This is an automated email from the ASF dual-hosted git repository.

alamb pushed a commit to branch main
in repository https://gitbox.apache.org/repos/asf/arrow-datafusion.git


The following commit(s) were added to refs/heads/main by this push:
     new a25b9772d1 Support array concatenation for arrays with different 
dimensions (#6872)
a25b9772d1 is described below

commit a25b9772d1ff1d57b657c71e545f795523b28e17
Author: Jay Zhan <[email protected]>
AuthorDate: Sun Jul 9 21:48:10 2023 +0800

    Support array concatenation for arrays with different dimensions (#6872)
    
    * add diff dims support for array concat
    
    Signed-off-by: jayzhan211 <[email protected]>
    
    * address comment
    
    Signed-off-by: jayzhan211 <[email protected]>
    
    ---------
    
    Signed-off-by: jayzhan211 <[email protected]>
---
 .../core/tests/sqllogictests/test_files/array.slt  | 24 ++++++
 datafusion/physical-expr/src/array_expressions.rs  | 88 ++++++++++++++++------
 2 files changed, 87 insertions(+), 25 deletions(-)

diff --git a/datafusion/core/tests/sqllogictests/test_files/array.slt 
b/datafusion/core/tests/sqllogictests/test_files/array.slt
index 7eebb23d9c..2d7a609989 100644
--- a/datafusion/core/tests/sqllogictests/test_files/array.slt
+++ b/datafusion/core/tests/sqllogictests/test_files/array.slt
@@ -365,6 +365,30 @@ select array_concat(make_array(), make_array(2, 3));
 ----
 [2, 3]
 
+# array_concat with different dimensions #1 (2D + 1D)
+query ?
+select array_concat(make_array([1,2], [3,4]), make_array(5, 6))
+----
+[[1, 2], [3, 4], [5, 6]]
+
+# array_concat with different dimensions #2 (1D + 2D)
+query ?
+select array_concat(make_array(5, 6), make_array([1,2], [3,4]))
+----
+[[5, 6], [1, 2], [3, 4]]
+
+# array_concat with different dimensions #3 (2D + 1D + 1D)
+query ?
+select array_concat(make_array([1,2], [3,4]), make_array(5, 6), 
make_array(7,8))
+----
+[[1, 2], [3, 4], [5, 6], [7, 8]]
+
+# array_concat with different dimensions #4 (1D + 2D + 3D)
+query ?
+select array_concat(make_array(10, 20), make_array([30, 40]), make_array([[50, 
60]]))

» **SUPPLIED MATERIAL**:
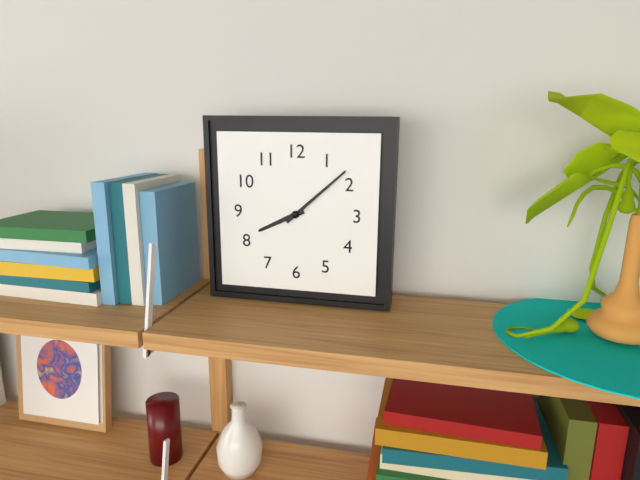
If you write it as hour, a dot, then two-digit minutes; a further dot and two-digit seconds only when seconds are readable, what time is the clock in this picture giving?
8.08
...
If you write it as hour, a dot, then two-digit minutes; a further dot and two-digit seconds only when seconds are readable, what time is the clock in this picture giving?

» **INSTRUCTION 1**:
In the commit email about array concatenation, how many insertions and deletions does the change make in total?
» **INSTRUCTION 2**:
Carry the commit email about array concatenation forward from its last line.

» **EXERCISE RESPONSE 1**:
87 insertions and 25 deletions.

» **EXERCISE RESPONSE 2**:
+----
+[[[10, 20]], [[30, 40]], [[50, 60]]]
+
 ## array_position
 
 # array_position scalar function #1
diff --git a/datafusion/physical-expr/src/array_expressions.rs 
b/datafusion/physical-expr/src/array_expressions.rs
index cd174918db..cbf5896b85 100644
--- a/datafusion/physical-expr/src/array_expressions.rs
+++ b/datafusion/physical-expr/src/array_expressions.rs
@@ -373,20 +373,83 @@ pub fn array_prepend(args: &[ArrayRef]) -> 
Result<ArrayRef> {
     Ok(res)
 }
 
+fn compute_array_ndims(arg: u8, arr: ArrayRef) -> Result<u8> {
+    match arr.data_type() {
+        DataType::List(..) => {
+            let list_array = downcast_arg!(arr, ListArray);
+            compute_array_ndims(arg + 1, list_array.value(0))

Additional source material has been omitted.